↓↓↓

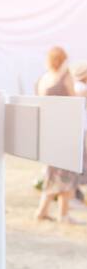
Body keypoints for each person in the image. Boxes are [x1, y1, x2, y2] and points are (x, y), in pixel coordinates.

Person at [35, 47, 80, 223]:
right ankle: (63, 214)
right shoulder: (65, 77)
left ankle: (42, 211)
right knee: (67, 173)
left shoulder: (44, 78)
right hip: (65, 129)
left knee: (52, 172)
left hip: (49, 129)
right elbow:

↑↑↑

WHAT YOU ARE ASKED TO DO: Without the pictures, repeat every record above exactly as written.

RESPONSE TO THE EXERCISE:
Body keypoints for each person in the image. Boxes are [x1, y1, x2, y2] and points are (x, y), in pixel coordinates.

Person at [35, 47, 80, 223]:
right ankle: (63, 214)
right shoulder: (65, 77)
left ankle: (42, 211)
right knee: (67, 173)
left shoulder: (44, 78)
right hip: (65, 129)
left knee: (52, 172)
left hip: (49, 129)
right elbow:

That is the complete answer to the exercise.